9.1 hurra.ai will process Customer data in accordance with applicable data protection laws, including GDPR.
9.2 hurra.ai will employ appropriate technical and organizational measures to safeguard Customer data.
9.3 hurra.ai will notify the Customer without undue delay upon becoming aware of a data breach affecting Customer data.
9.4 hurra.ai may use third-party sub-processors bound by data protection obligations.

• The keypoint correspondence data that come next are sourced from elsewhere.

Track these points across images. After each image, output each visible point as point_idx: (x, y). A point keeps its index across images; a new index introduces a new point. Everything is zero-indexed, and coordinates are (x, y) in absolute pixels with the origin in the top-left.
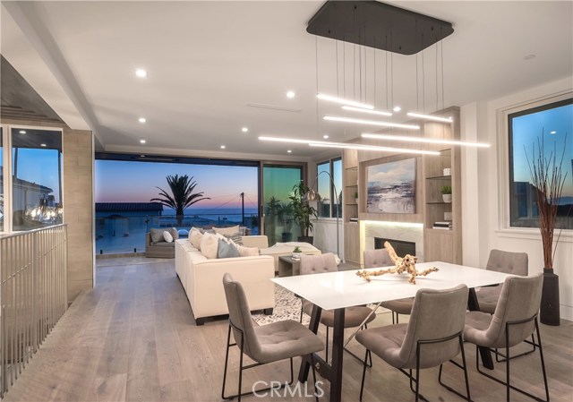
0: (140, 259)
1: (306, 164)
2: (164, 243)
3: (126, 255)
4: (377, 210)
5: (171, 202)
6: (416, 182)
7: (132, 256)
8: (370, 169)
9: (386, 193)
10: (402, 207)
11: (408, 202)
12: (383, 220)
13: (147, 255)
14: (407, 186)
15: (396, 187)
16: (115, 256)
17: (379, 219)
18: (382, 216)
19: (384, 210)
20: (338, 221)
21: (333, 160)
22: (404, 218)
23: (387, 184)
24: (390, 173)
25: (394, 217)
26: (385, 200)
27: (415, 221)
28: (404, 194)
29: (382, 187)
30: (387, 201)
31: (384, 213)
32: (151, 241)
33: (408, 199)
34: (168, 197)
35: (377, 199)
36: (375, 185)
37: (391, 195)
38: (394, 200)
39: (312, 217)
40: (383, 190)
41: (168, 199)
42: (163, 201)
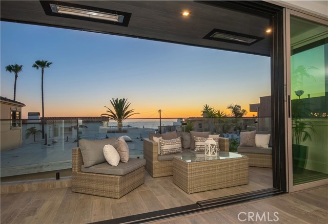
5: (114, 116)
34: (112, 113)
41: (112, 115)
42: (109, 115)
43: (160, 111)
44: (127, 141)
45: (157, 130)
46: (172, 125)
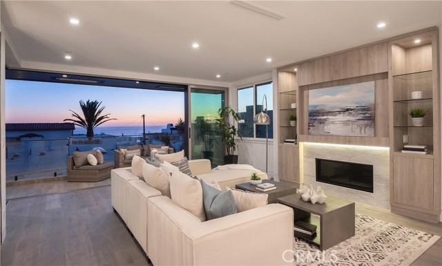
0: (62, 184)
1: (228, 89)
2: (89, 166)
3: (45, 181)
4: (321, 133)
5: (82, 122)
6: (375, 105)
7: (53, 180)
8: (312, 92)
9: (335, 115)
10: (358, 130)
11: (366, 126)
12: (331, 142)
13: (69, 179)
14: (365, 109)
15: (348, 110)
16: (32, 182)
17: (326, 141)
18: (328, 138)
19: (332, 132)
20: (267, 141)
21: (256, 86)
22: (362, 141)
23: (335, 107)
24: (339, 96)
25: (348, 140)
26: (333, 123)
27: (378, 144)
28: (361, 116)
29: (328, 110)
30: (335, 124)
31: (332, 136)
32: (74, 164)
33: (366, 122)
34: (79, 118)
35: (322, 122)
36: (318, 108)
37: (341, 117)
38: (346, 123)
39: (236, 137)
40: (329, 113)
41: (79, 120)
42: (75, 121)
43: (144, 116)
44: (103, 153)
45: (140, 139)
46: (161, 132)
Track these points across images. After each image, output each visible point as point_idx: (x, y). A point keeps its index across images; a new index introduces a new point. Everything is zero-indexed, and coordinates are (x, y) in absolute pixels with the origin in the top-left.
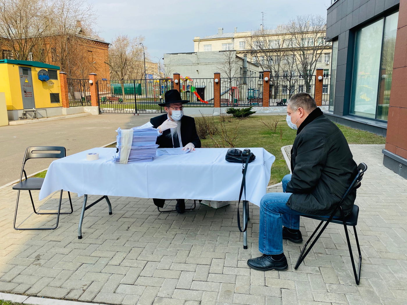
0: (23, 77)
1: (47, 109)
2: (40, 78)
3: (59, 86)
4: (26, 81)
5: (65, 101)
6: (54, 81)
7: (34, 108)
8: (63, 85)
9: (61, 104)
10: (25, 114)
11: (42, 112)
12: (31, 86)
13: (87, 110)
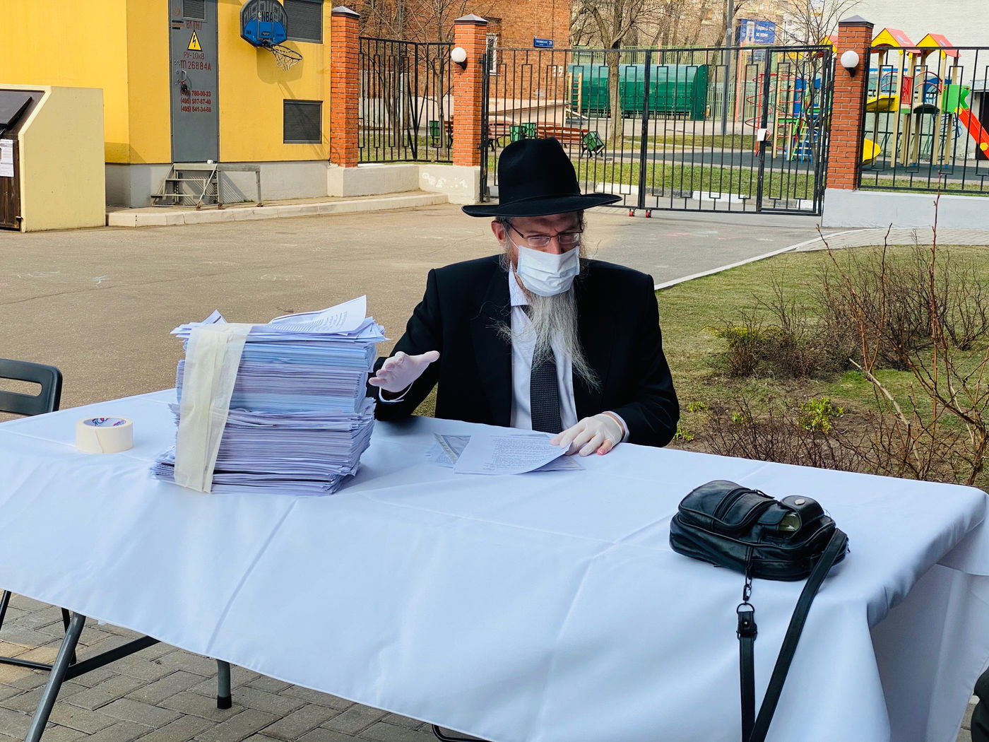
0: (183, 27)
1: (262, 167)
2: (249, 32)
3: (323, 72)
4: (196, 45)
5: (344, 135)
6: (304, 47)
7: (209, 162)
8: (342, 67)
9: (323, 149)
10: (175, 183)
11: (243, 179)
12: (212, 66)
13: (432, 181)
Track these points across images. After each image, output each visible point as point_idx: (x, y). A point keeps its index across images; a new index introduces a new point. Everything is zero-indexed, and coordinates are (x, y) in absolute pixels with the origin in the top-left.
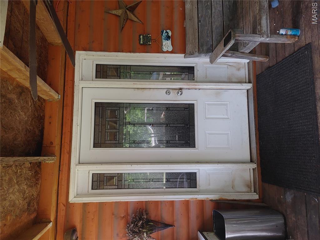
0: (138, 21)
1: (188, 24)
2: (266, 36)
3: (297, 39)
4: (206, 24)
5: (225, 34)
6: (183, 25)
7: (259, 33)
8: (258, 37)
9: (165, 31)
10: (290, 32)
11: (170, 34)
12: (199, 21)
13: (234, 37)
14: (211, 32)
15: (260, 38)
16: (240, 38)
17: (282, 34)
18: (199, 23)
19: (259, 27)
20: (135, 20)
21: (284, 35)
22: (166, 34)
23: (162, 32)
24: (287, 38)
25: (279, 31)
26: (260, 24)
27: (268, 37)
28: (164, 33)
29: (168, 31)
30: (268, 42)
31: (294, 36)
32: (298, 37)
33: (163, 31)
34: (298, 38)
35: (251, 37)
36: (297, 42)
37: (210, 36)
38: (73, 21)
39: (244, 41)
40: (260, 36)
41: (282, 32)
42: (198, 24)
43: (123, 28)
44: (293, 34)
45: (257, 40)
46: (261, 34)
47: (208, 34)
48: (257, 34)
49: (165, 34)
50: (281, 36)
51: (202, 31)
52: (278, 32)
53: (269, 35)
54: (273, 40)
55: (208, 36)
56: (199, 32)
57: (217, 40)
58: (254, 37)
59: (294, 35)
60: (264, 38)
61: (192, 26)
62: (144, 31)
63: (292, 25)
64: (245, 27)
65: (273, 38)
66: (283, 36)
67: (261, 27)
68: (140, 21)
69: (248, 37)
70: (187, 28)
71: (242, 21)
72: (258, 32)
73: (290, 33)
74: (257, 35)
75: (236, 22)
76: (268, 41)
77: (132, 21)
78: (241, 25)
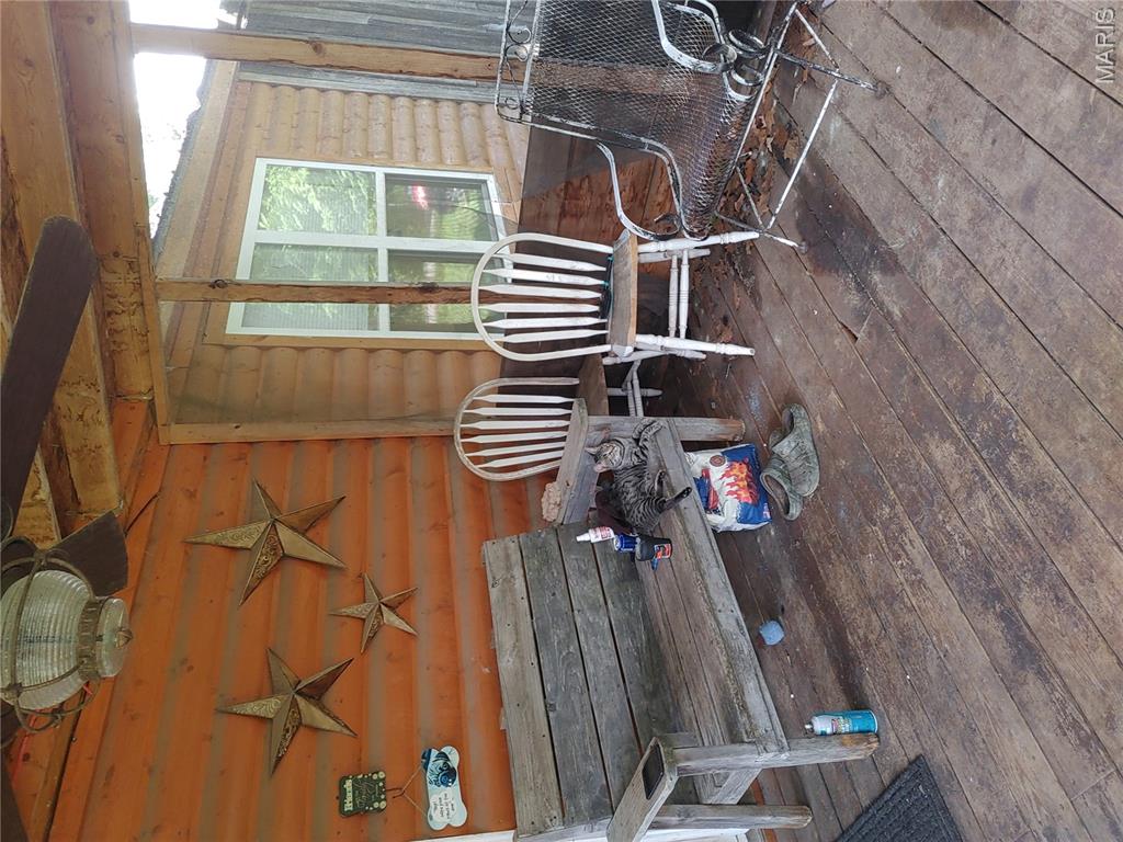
0: (337, 728)
1: (512, 720)
2: (774, 748)
3: (875, 745)
4: (575, 715)
5: (642, 742)
6: (498, 723)
7: (748, 737)
8: (752, 752)
9: (434, 753)
10: (847, 725)
11: (454, 760)
12: (548, 708)
13: (671, 765)
14: (596, 741)
15: (759, 754)
16: (692, 764)
17: (824, 734)
18: (551, 714)
19: (743, 719)
20: (328, 728)
21: (830, 735)
22: (441, 762)
23: (423, 757)
24: (843, 744)
25: (811, 723)
26: (744, 708)
27: (781, 750)
28: (433, 758)
29: (446, 750)
30: (790, 764)
31: (862, 736)
32: (877, 735)
33: (430, 751)
34: (879, 741)
35: (728, 754)
36: (879, 752)
37: (596, 758)
38: (91, 759)
39: (709, 769)
40: (754, 747)
41: (822, 725)
42: (548, 717)
43: (279, 759)
44: (857, 729)
45: (751, 763)
46: (758, 742)
47: (585, 748)
48: (743, 742)
49: (435, 765)
50: (821, 740)
51: (565, 740)
52: (808, 727)
53: (784, 740)
54: (805, 757)
55: (586, 757)
56: (555, 744)
57: (619, 767)
58: (738, 753)
59: (860, 732)
60: (771, 755)
61: (528, 726)
62: (360, 760)
63: (844, 698)
64: (701, 718)
65: (799, 752)
66: (828, 738)
67: (749, 717)
68: (346, 726)
69: (718, 756)
70: (512, 735)
71: (686, 697)
72: (745, 736)
73: (845, 726)
74: (745, 746)
75: (670, 700)
76: (788, 760)
77: (315, 729)
78: (687, 710)
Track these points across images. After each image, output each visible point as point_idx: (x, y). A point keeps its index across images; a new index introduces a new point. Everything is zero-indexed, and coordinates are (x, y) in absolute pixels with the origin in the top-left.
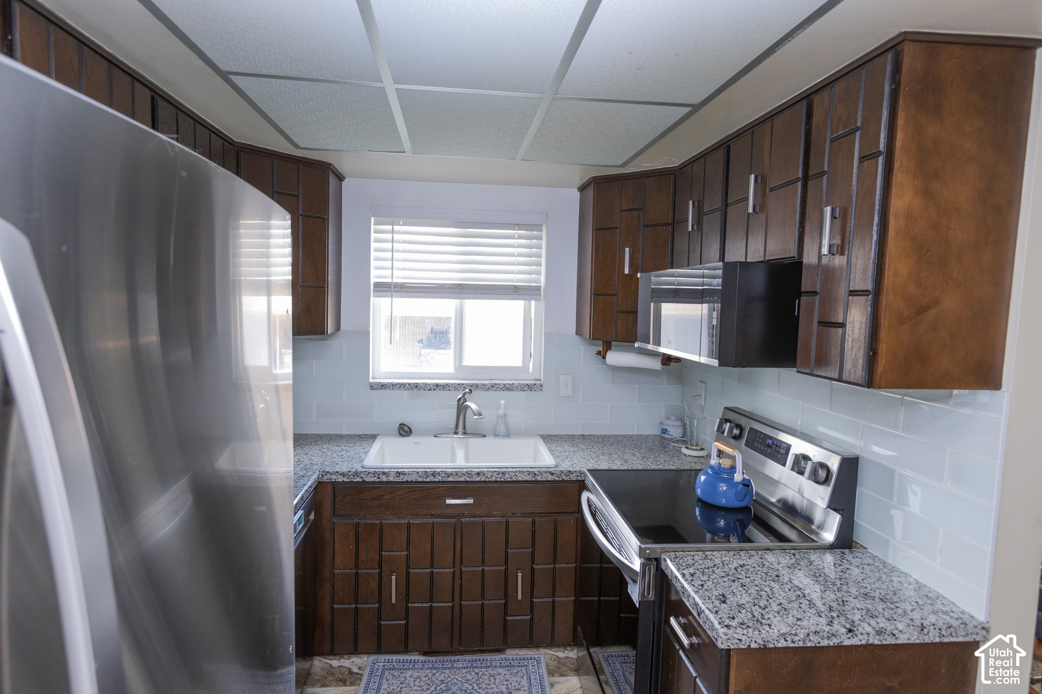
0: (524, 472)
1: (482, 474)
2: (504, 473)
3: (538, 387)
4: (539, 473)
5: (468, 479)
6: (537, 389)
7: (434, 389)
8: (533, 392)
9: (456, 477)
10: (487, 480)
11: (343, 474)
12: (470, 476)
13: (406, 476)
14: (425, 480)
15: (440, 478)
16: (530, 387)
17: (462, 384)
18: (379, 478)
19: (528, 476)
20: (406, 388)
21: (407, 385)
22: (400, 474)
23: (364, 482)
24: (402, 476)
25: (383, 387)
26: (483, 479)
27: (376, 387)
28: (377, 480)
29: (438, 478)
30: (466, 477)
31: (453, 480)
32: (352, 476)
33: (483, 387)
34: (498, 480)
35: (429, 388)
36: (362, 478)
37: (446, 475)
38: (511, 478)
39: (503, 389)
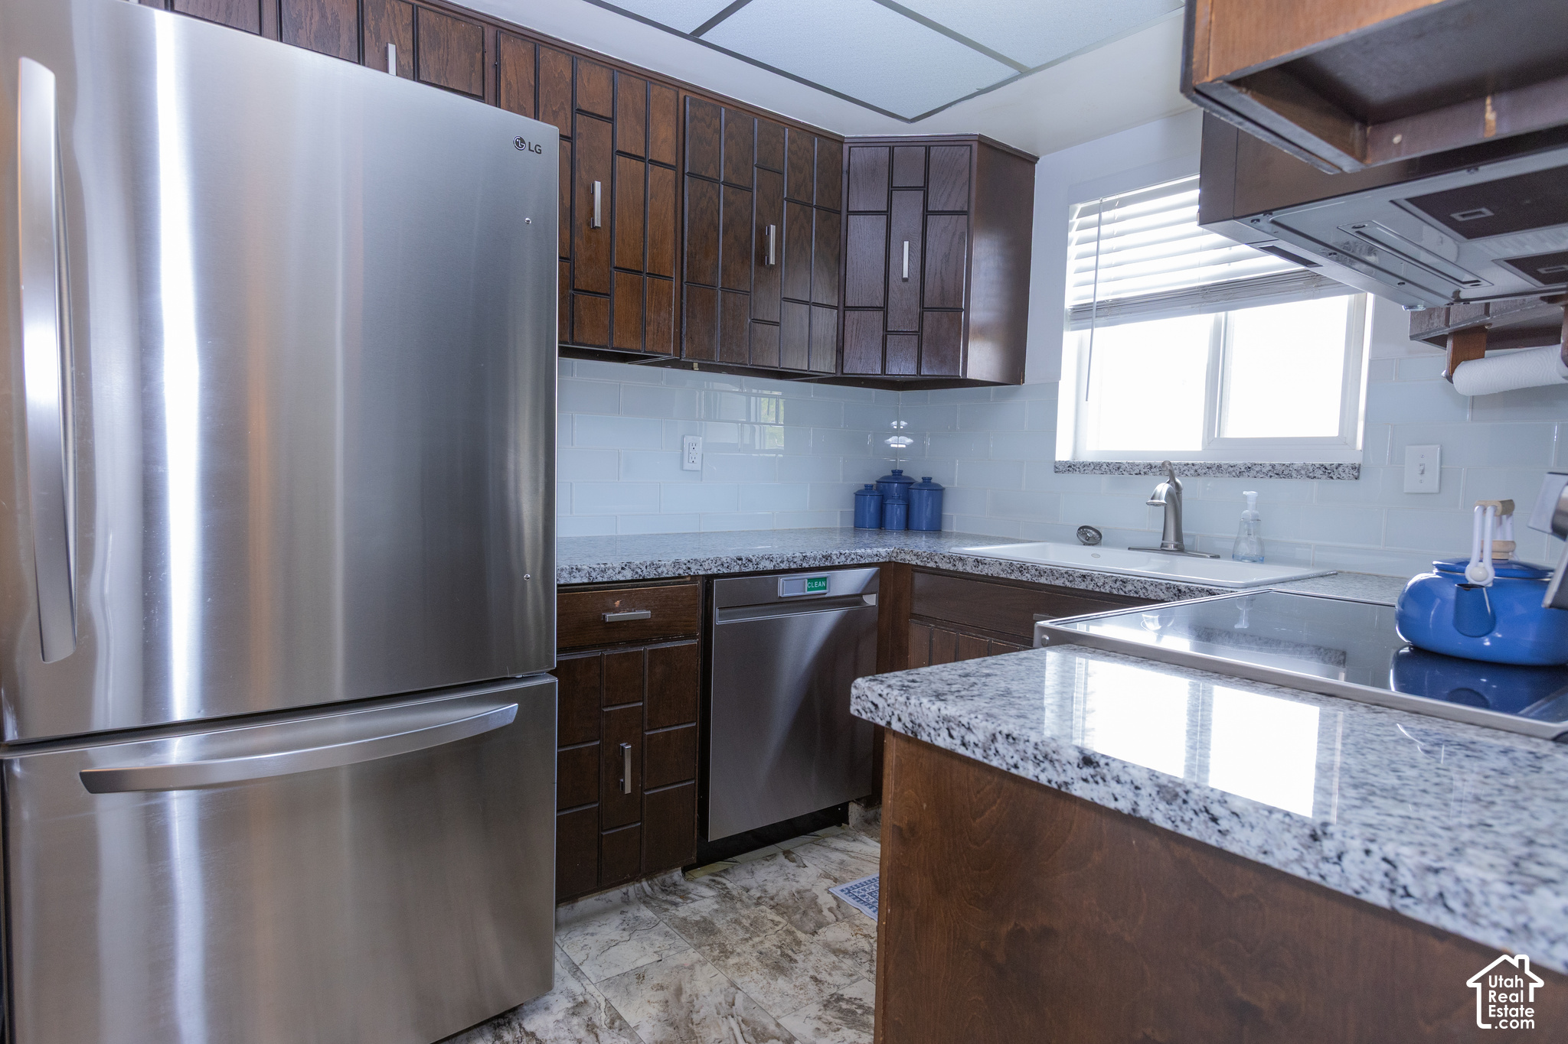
0: (1161, 584)
1: (1089, 578)
2: (1124, 582)
3: (1347, 470)
4: (1187, 591)
5: (1068, 584)
6: (1343, 475)
7: (1145, 473)
8: (1336, 481)
9: (1051, 577)
10: (1097, 590)
11: (917, 555)
12: (1071, 578)
13: (986, 566)
14: (1009, 576)
15: (1029, 576)
16: (1329, 472)
17: (1193, 465)
18: (955, 565)
19: (1165, 592)
20: (1103, 470)
21: (1105, 466)
22: (978, 562)
23: (938, 568)
24: (981, 566)
25: (1070, 469)
26: (1090, 588)
27: (1061, 468)
28: (952, 568)
29: (1026, 577)
30: (1065, 579)
31: (1046, 582)
32: (925, 559)
33: (1231, 469)
34: (1115, 592)
35: (1137, 471)
36: (936, 562)
37: (1037, 573)
38: (1136, 592)
39: (1270, 474)
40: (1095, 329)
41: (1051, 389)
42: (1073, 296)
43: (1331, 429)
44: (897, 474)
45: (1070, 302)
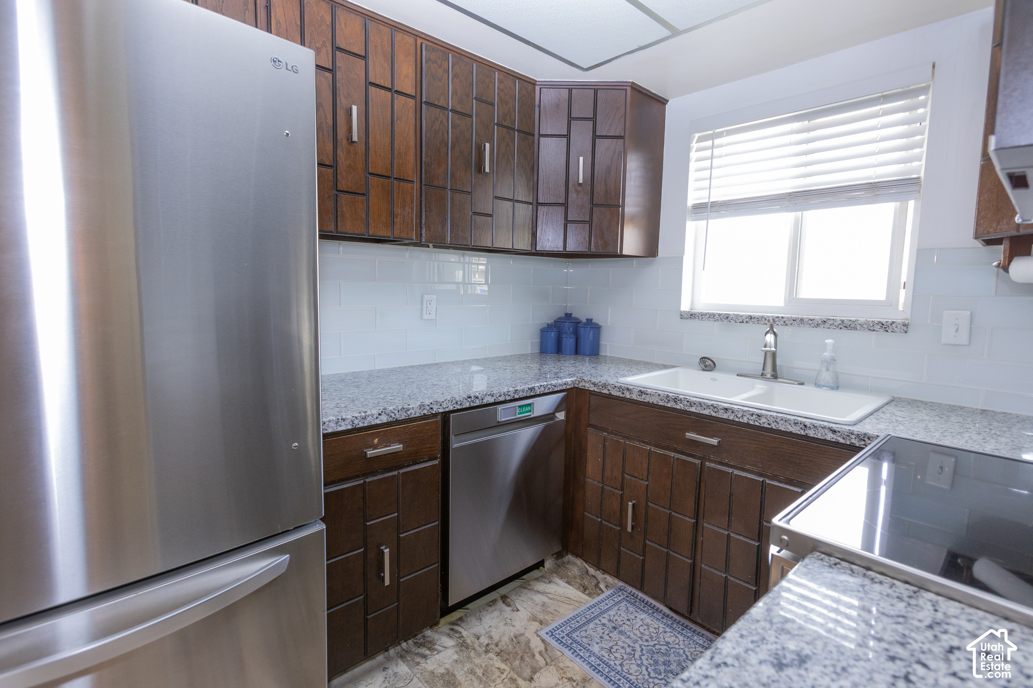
0: (789, 420)
1: (730, 411)
2: (759, 416)
3: (899, 326)
4: (812, 427)
5: (714, 414)
6: (896, 330)
7: (747, 322)
8: (890, 333)
9: (700, 408)
10: (737, 420)
11: (594, 384)
12: (716, 410)
13: (648, 396)
14: (666, 404)
15: (682, 406)
16: (885, 327)
17: (782, 318)
18: (623, 393)
19: (793, 426)
20: (716, 318)
21: (717, 316)
22: (642, 392)
23: (610, 394)
24: (644, 396)
25: (692, 317)
26: (731, 418)
27: (685, 316)
28: (621, 395)
29: (679, 406)
30: (711, 410)
31: (695, 411)
32: (601, 387)
33: (811, 322)
34: (751, 423)
35: (741, 320)
36: (609, 390)
37: (688, 404)
38: (769, 424)
39: (840, 326)
40: (709, 221)
41: (678, 261)
42: (693, 199)
43: (879, 294)
44: (568, 316)
45: (691, 201)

A current list is available upon request.
9.5.1 hurra.ai may collect and analyse anonymised data about platform usage for research, reporting, or service improvement.
9.5.2 Aggregated data may be published for statistical or industry insight purposes, provided it does not identify the Customer or its users.
9.5.3 hurra.ai will not access or publish any confidential business data, trade secrets, or proprietary information except as required to deliver the service.
10.1 hurra.ai warrants that the service will operate in substantial accordance with its documentation.
10.2 No other warranties apply, and hurra.ai disclaims all implied warranties to the extent permitted by law.
10.3 hurra.ai’s total liability is limited to the fees paid by the Customer in the 12 months preceding the event giving rise to the claim.
10.4 hurra.ai is not liable for indirect or consequential damages unless mandated by applicable law.
11.1 The Customer may terminate with 30 days' notice prior to the end of the current subscription term.
11.2 Either party may terminate immediately upon material breach not remedied within 30 days of notice.
11.3 Upon termination, access to the hurra.ai platform will end, and all outstanding fees become immediately payable.
12.1 Both parties agree to maintain the confidentiality of non-public information shared under this agreement.
12.2 Confidentiality does not apply to information that is public, independently developed, or obtained legally from third parties.
13.1 This agreement is governed by the laws of Germany.
13.2 The courts of Stuttgart, Germany shall have exclusive jurisdiction over disputes.
13.3 Parties agree to attempt good-faith mediation before initiating litigation.
14.1 Neither party is liable for failure to perform obligations due to circumstances beyond reasonable control, such as natural disasters, war, or government actions.
15.1 If any part of this agreement is held invalid, the remainder shall remain enforceable.
16.1 This agreement, including any Order Forms (where applicable), represents the full understanding between the parties and supersedes all previous discussions or agreements.